DNDO has come under heavy criticism for its failed Advanced Spectroscopic Portal Monitor (ASP) and Cargo Advanced Automated Radiography System (CAARS) programs. The U.S. Senate Committee on Homeland Security and Government Affairs has accused DNDO of wasting 5 years and millions of dollars. As of June 30, 2010, DNDO had spent $200 million trying to develop a new radiation detection technology – the ASP - that the Government Accountability Office (GAO) has concluded is only marginally better than existing technology. The ASP may have drained resources from other programs, including development and deployment of mobile, portable or hand-held technologies that could screen other types of inbound cargo or bulk shipments, like international trains and commercial aviation.

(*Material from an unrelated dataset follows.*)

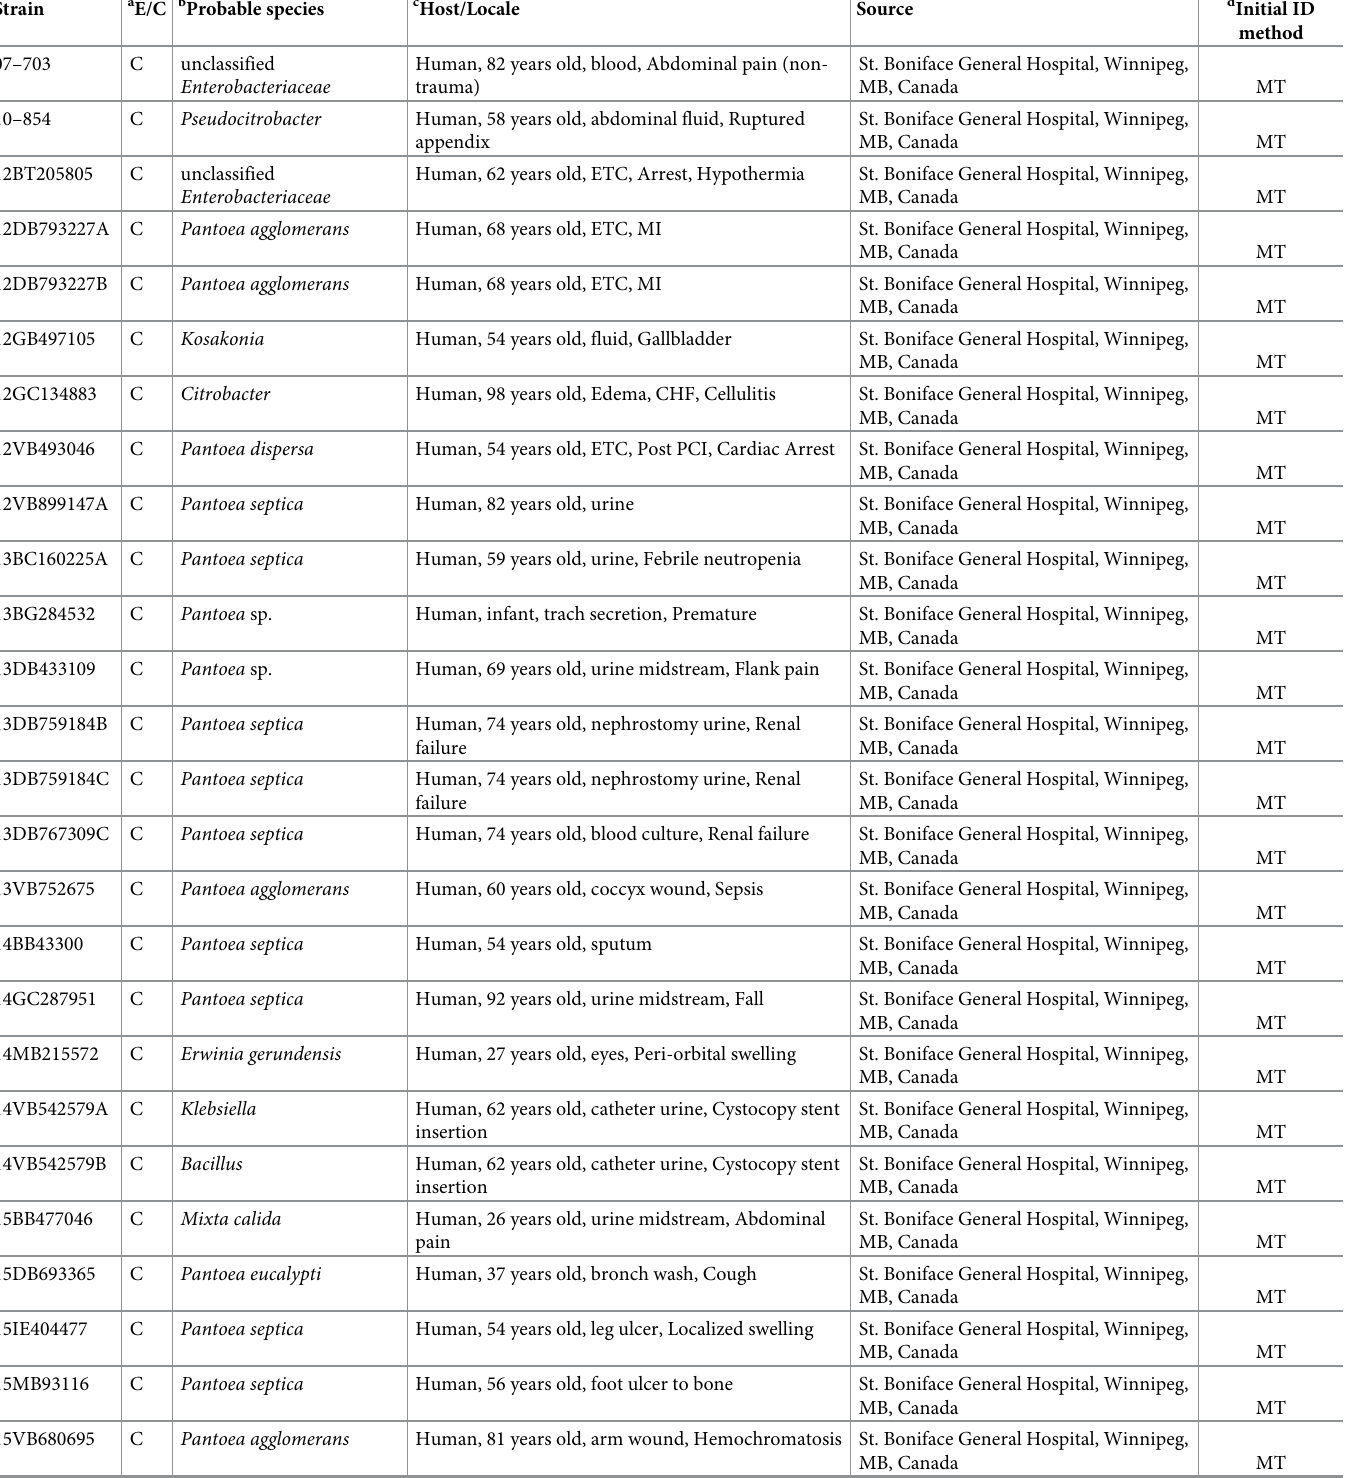
Table 1. Candidate Pantoea isolates used in this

According to the GAO, from the start of the CAARS program in 2005 until the course correction in December 2007, DNDO planned the acquisition and deployment of CAARS machines without understanding that they would not fit within existing primary inspection lanes at CBP ports of entry. This occurred because during the first year or more of the program DNDO and CBP had few discussions about operating requirements for primary inspection lanes at ports of entry. In addition, the CAARS program was among numerous acquisition programs at DNDO for which appropriate DHS oversight was lacking. Furthermore, the development of the CAARS algorithms—a key part of the machine needed to identify shielded nuclear materials automatically—did not mature at a rapid enough pace to warrant acquisition and deployment. Moreover, the description of the progress of the CAARS program used to support funding requests in DNDO’s budget justifications for fiscal years 2009 through 2011 was misleading because it did not reflect the actual status of the program.

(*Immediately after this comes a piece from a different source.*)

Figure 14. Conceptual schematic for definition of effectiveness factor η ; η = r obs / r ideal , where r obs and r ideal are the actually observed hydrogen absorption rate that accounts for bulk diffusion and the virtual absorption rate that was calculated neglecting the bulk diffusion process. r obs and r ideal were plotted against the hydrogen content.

== Accusations of Misleading Congress ==

For fiscal year 2009 through fiscal year 2011, DHS justified annual budget requests to Congress by citing significant plans and accomplishments of the CAARS program, including that CAARS technology development and deployment was feasible, even though DNDO had made the decision in December 2007 to cancel the acquisition of CAARS. For example, in its fiscal year 2009 budget justification, DHS stated that a preliminary DNDO/CBP CAARS production and deployment program had been successfully developed and that CAARS machines would be developed that would detect both contraband and shielded nuclear material with little or no impact on CBP operations. The fiscal years 2010 and 2011 DHS budget justifications both cited that an ongoing testing campaign would lead to a cost benefit analysis, followed by rapid development of a prototype that would lead to a pilot deployment at a CBP point of entry.

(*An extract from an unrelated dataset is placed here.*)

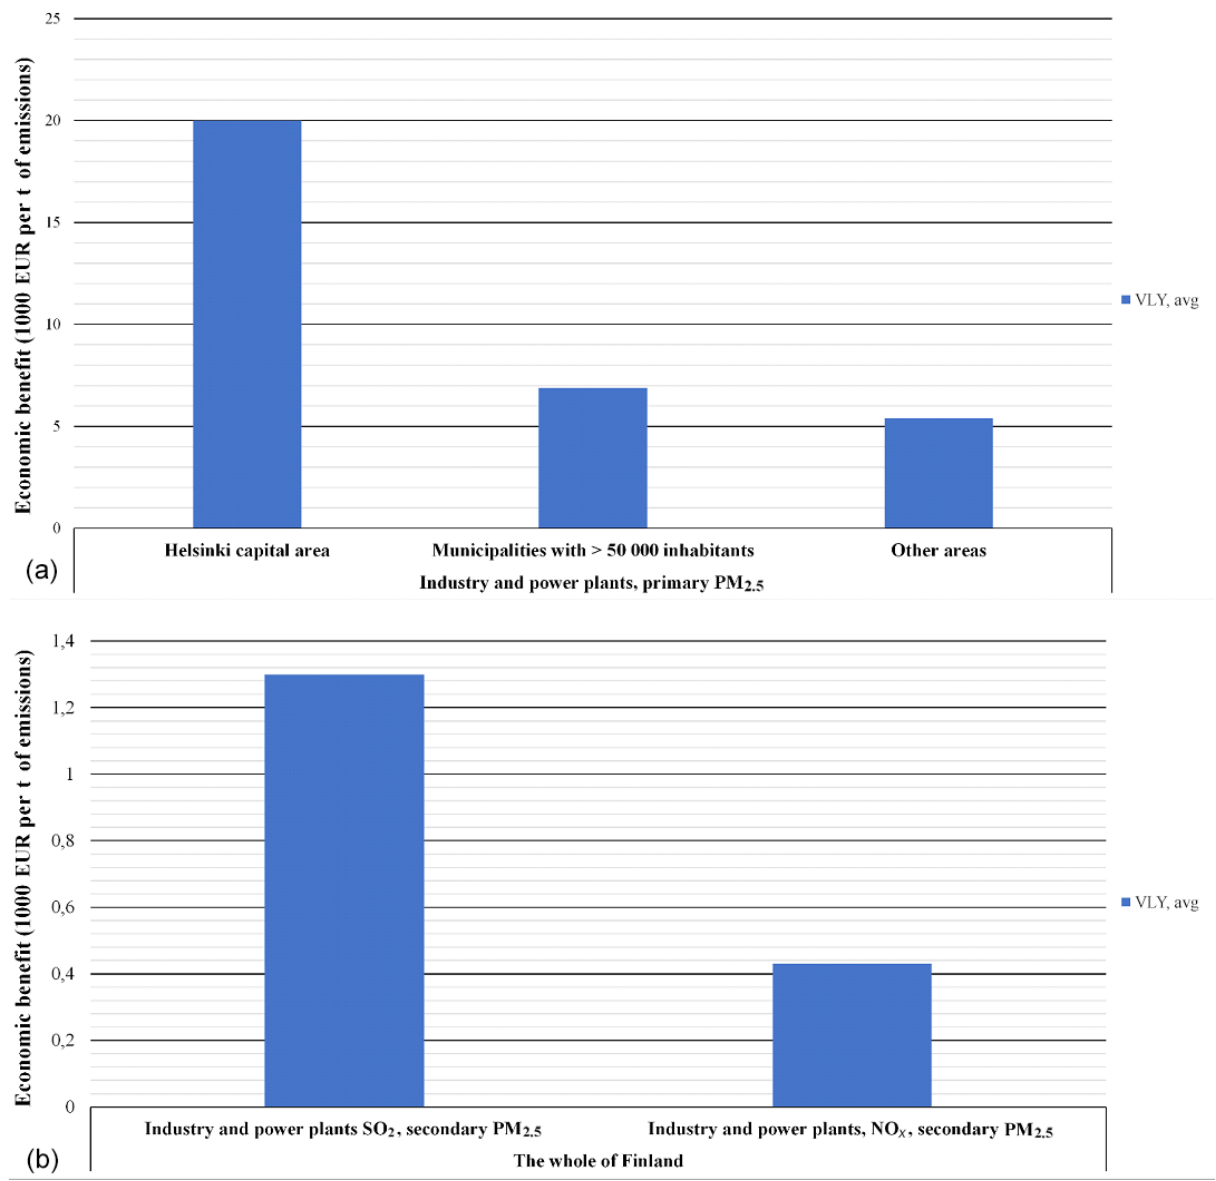
Figure 6. Economic benefits obtained from the assumed reductions in emissions, in 1000 EUR per tonne of emissions, for sources having a high emission height. These results are presented for industry and power plants. (a) Results for the emission reductions in PM 2 . 5 for various geographic regions and (b) for the emission reductions in SO 2 and NO x for the whole of Finland. All the values correspond to the computations using the average value of life year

Furthermore, the fiscal year 2010 budget justification stated that while the CAARS technology was less mature than originally estimated, successful development was still feasible. However, DHS’s description and assessment of the CAARS program in its budget justification did not reflect the actual progress of the program. Specifically, DNDO officials told GAO that when they made their course correction and cancelled the acquisition part of the program in 2007, they also decided not to conduct a cost benefit analysis because such analyses are generally needed to justify going forward with acquisitions. In addition, DNDO completed CAARS testing in March 2010; however, as of today, the final test results for two of the three CAARS machines are not yet available. Currently, no CAARS machines have been deployed. CAARS machines from various vendors have either been disassembled or sit idle without being tested in a port environment, and CBP is considering whether to allow DNDO to collect operational data in a port environment. During recent discussions with DNDO officials, they agreed that the language in the budget justifications lacked clarity and stated that they are not planning to complete a cost benefit analysis since such analyses are generally associated with acquisition programs.